### ACTION ITEM
Locate the line that contains "input [34 : 0]", then copy it and all later lines of the data below exactly, through the last one.

### SUPPLIED RECORDS

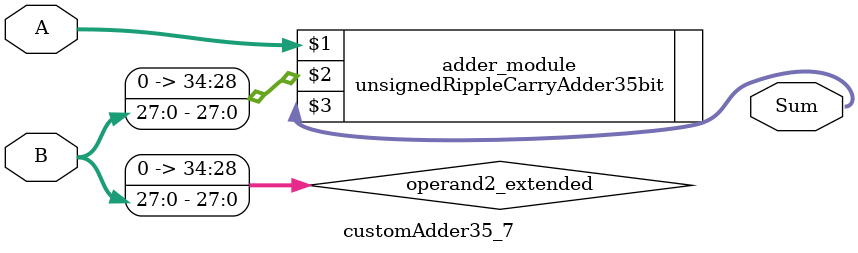
<source format=v>
module customAdder35_7(
                        input [34 : 0] A,
                        input [27 : 0] B,
                        
                        output [35 : 0] Sum
                );

        wire [34 : 0] operand2_extended;
        
        assign operand2_extended =  {7'b0, B};
        
        unsignedRippleCarryAdder35bit adder_module(
            A,
            operand2_extended,
            Sum
        );
        
        endmodule
        
</source>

### COMPLETED EXERCISE
                        input [34 : 0] A,
                        input [27 : 0] B,
                        
                        output [35 : 0] Sum
                );

        wire [34 : 0] operand2_extended;
        
        assign operand2_extended =  {7'b0, B};
        
        unsignedRippleCarryAdder35bit adder_module(
            A,
            operand2_extended,
            Sum
        );
        
        endmodule
        
</source>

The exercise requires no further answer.